CHAPTER XVI
THE NERVES

Anatomy.—A nerve-trunk is made up of a variable number of bundles of nerve fibres surrounded and supported by a framework of connective tissue. The nerve fibres are chiefly of the medullated type, and they run without interruption from a nerve cell or neuron in the brain or spinal medulla to their peripheral terminations in muscle, skin, and secretory glands.

Each nerve fibre consists of a number of nerve fibrils collected into a central bundle—the axis cylinder—which is surrounded by an envelope, the neurolemma or sheath of Schwann. Between the neurolemma and the axis cylinder is the medullated sheath, composed of a fatty substance known as myelin. This medullated sheath is interrupted at the nodes of Ranvier, and in each internode is a nucleus lying between the myelin and the neurolemma. The axis cylinder is the essential conducting structure of the nerve, while the neurolemma and the myelin act as insulating agents. The axis cylinder depends for its nutrition on the central neuron with which it is connected, and from which it originally developed, and it degenerates if it is separated from its neuron.

The connective-tissue framework of a nerve-trunk consists of the perineurium, or general sheath, which surrounds all the bundles; the epineurium, surrounding individual groups of bundles; and the endoneurium, a delicate connective tissue separating the individual nerve fibres. The blood vessels and lymphatics run in these connective-tissue sheaths.
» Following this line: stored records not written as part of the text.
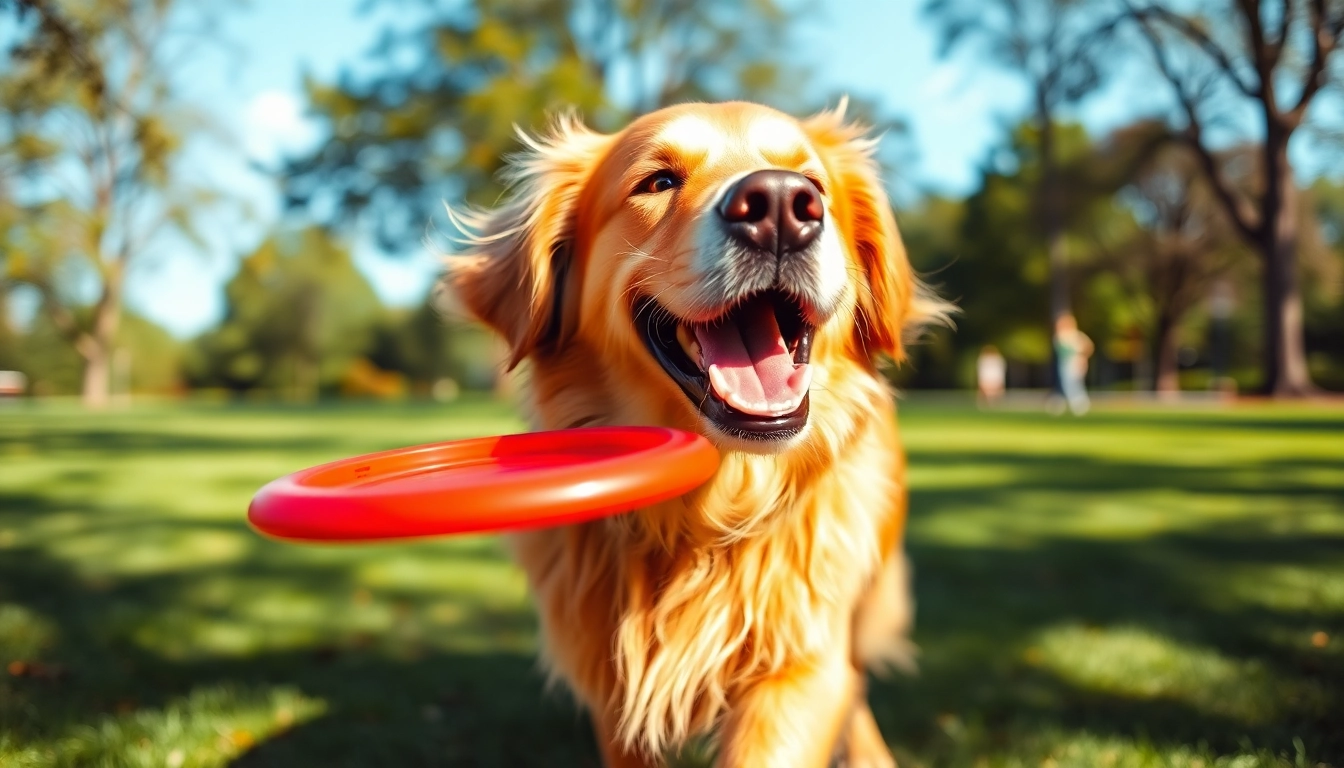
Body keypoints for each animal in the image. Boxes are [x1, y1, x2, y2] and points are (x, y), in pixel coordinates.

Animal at [443, 102, 946, 768]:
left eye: (812, 183)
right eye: (657, 181)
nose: (781, 204)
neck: (708, 517)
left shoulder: (800, 665)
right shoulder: (616, 694)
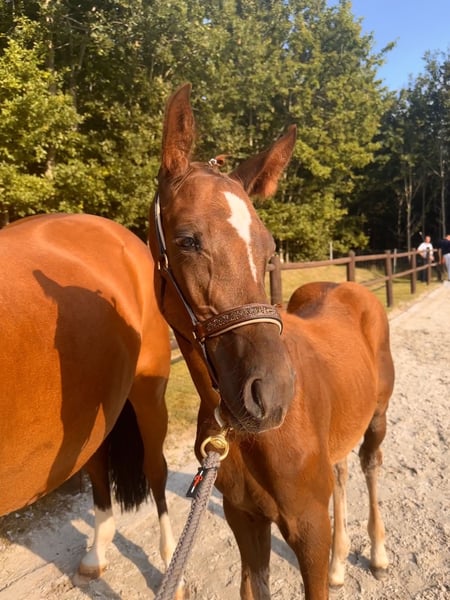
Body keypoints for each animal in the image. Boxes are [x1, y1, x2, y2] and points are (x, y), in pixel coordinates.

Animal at [148, 84, 395, 599]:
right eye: (187, 240)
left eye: (268, 247)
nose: (272, 395)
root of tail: (350, 286)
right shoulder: (245, 519)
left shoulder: (308, 525)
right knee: (341, 471)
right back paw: (342, 561)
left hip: (378, 416)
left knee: (370, 465)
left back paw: (378, 553)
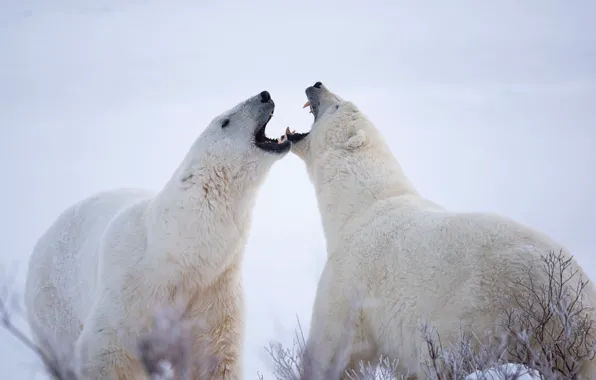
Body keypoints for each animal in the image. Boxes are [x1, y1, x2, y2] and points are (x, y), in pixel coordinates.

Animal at [25, 90, 292, 380]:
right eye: (225, 121)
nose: (264, 94)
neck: (178, 256)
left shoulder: (214, 293)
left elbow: (212, 358)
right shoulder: (126, 295)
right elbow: (110, 354)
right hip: (53, 307)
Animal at [286, 81, 596, 378]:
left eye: (337, 105)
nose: (317, 84)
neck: (358, 204)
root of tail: (580, 305)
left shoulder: (350, 280)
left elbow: (331, 348)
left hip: (490, 311)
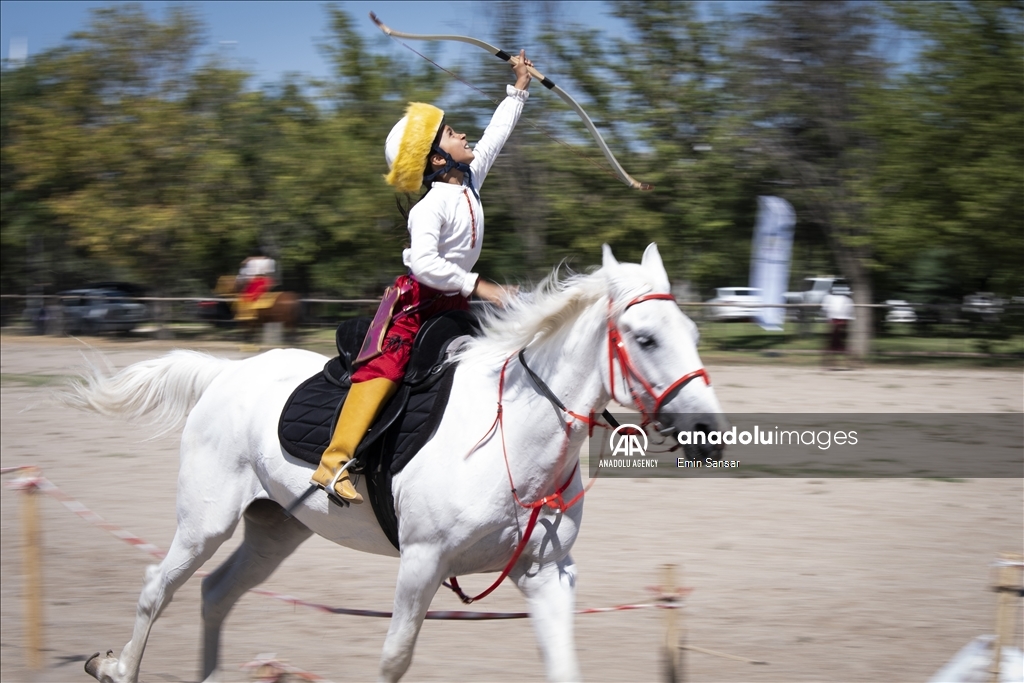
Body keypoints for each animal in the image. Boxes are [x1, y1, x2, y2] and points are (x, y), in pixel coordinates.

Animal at [70, 242, 729, 679]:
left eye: (693, 332)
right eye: (645, 338)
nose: (708, 433)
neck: (510, 438)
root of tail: (225, 375)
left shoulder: (547, 574)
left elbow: (563, 666)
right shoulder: (422, 563)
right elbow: (394, 658)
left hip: (274, 529)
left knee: (216, 593)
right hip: (204, 522)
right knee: (158, 587)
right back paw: (117, 667)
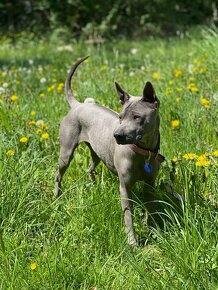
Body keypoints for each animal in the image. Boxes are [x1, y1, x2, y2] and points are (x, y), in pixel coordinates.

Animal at [55, 55, 164, 246]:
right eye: (120, 117)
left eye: (137, 117)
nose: (117, 135)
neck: (142, 151)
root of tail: (77, 105)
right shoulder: (125, 188)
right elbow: (128, 217)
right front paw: (132, 242)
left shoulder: (150, 184)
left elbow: (150, 211)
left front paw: (153, 232)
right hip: (66, 154)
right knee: (58, 175)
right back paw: (56, 198)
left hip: (97, 153)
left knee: (90, 168)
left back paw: (94, 187)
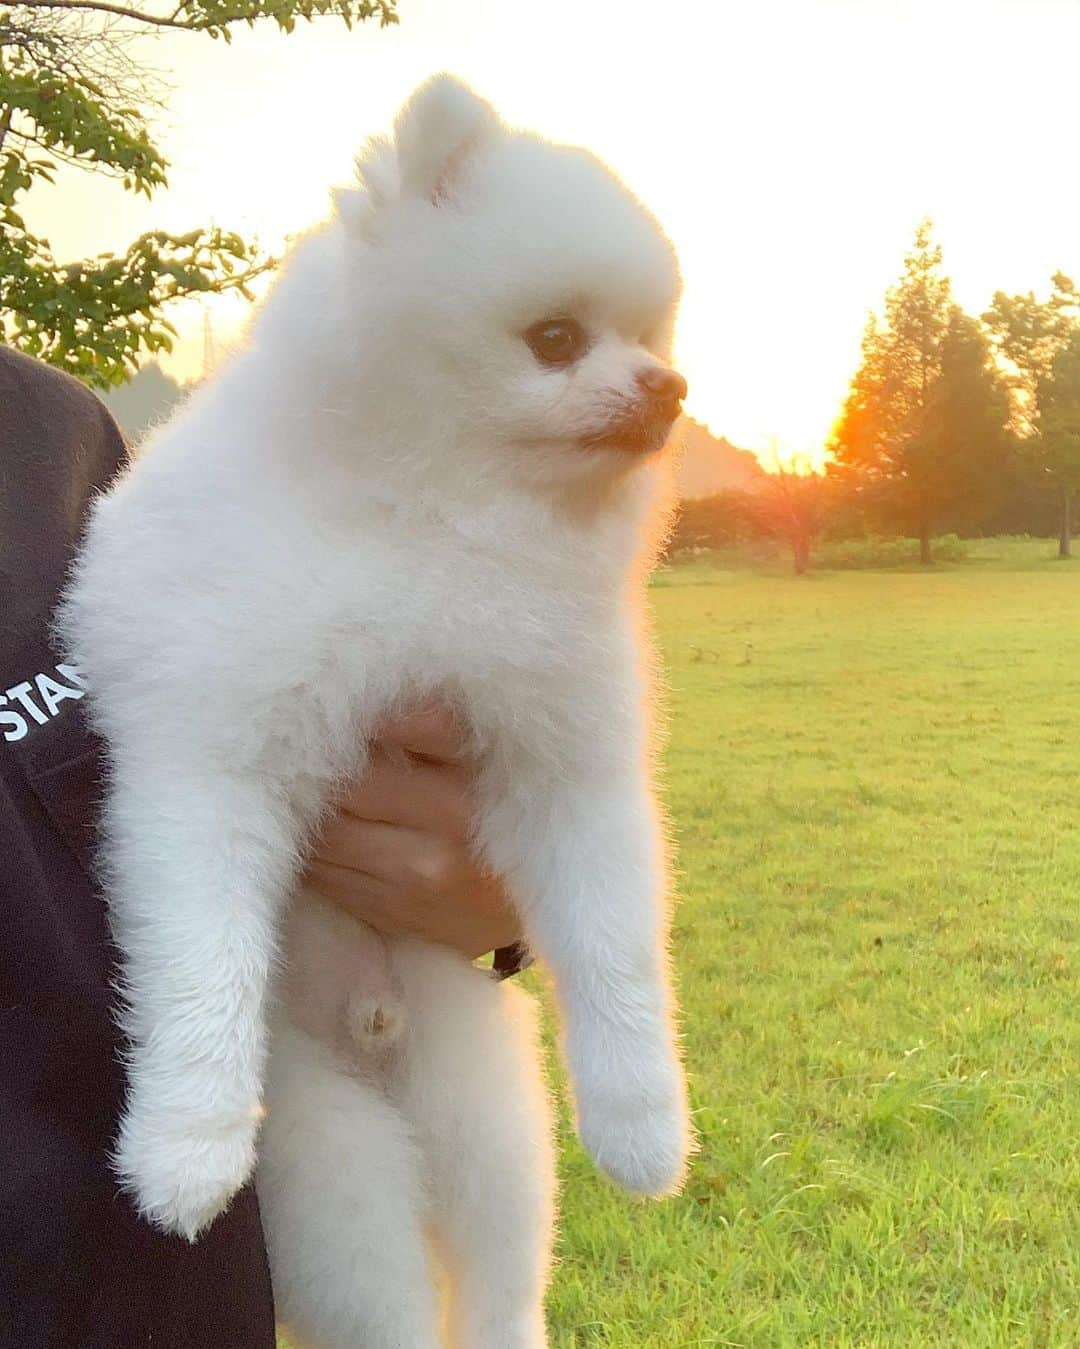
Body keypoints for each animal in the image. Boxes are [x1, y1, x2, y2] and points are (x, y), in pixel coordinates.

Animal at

According to Head and his co-workers, Sherren and Rivers, the afferent fibres in the peripheral nerves can be divided into three systems:—

  1. Those which subserve deep sensibility and conduct the impulses produced by pressure as well as those which enable the patient to recognise the position of a joint on passive movement (joint-sensation), and the kinæsthetic sense, which recognises that active contraction of the muscle is taking place (active muscle-sensation). The fibres of this system run with the motor nerves, and pass to muscles, tendons, and joints. Even division of both the ulnar and the median nerves above the wrist produces little loss of deep sensibility, unless the tendons are also cut through. The failure to recognise this form of sensibility has been largely responsible for the conflicting statements as to the sensory phenomena following operations for the repair of divided nerves.

  2. Those which subserve protopathic sensibility—that is, are capable of responding to painful cutaneous stimuli and to the extremes of heat and cold. These also endow the hairs with sensibility to pain. They are the first to regenerate after division.

  3. Those which subserve epicritic sensibility, the most highly specialised, capable of appreciating light touch, e.g. with a wisp of cotton wool, as a well-localised sensation, and the finer grades of temperature, called cool and warm (72°–104° F.), and of discriminating as separate the points of a pair of compasses 2 cms. apart. These are the last to regenerate.

A nerve also exerts a trophic influence on the tissues in which it is distributed.

The researches of Stoffel on the minute anatomy of the larger nerves, and the disposition in them of the bundles of nerve fibres supplying different groups of muscles, have opened up what promises to be a fruitful field of clinical investigation and therapeutics. He has shown that in the larger nerve-trunks the nerve bundles for special groups of muscles are not, as was formerly supposed, arranged irregularly and fortuitously, but that on the contrary the nerve fibres to a particular group of muscles have a typical and practically constant position within the nerve.

In the large nerve-trunks of the limbs he has worked out the exact position of the bundles for the various groups of muscles, so that in a cross section of a particular nerve the component bundles can be labelled as confidently and accurately as can be the cortical areas in the brain. In the living subject, by using a fine needle-like electrode and a very weak galvanic current, he has been able to differentiate the nerve bundles for the various groups of muscles. In several cases of spastic paralysis he succeeded in picking out in the nerve-trunk of the affected limb the nerve bundles supplying the spastic muscles, and, by resecting portions of them, in relieving the spasm. In a case of spastic contracture of the pronator muscles of the forearm, for example, an incision is made along the line of the median nerve above the bend of the elbow. At the lateral side of the median nerve, where it lies in contact with the biceps muscle, is situated a well-defined and easily isolated bundle of fibres which supplies the pronator teres, the flexor carpi radialis, and the palmaris longus muscles. On incising the sheath of the nerve this bundle can be readily dissected up and its identity confirmed by stimulating it with a very weak galvanic current. An inch or more of the bundle is then resected.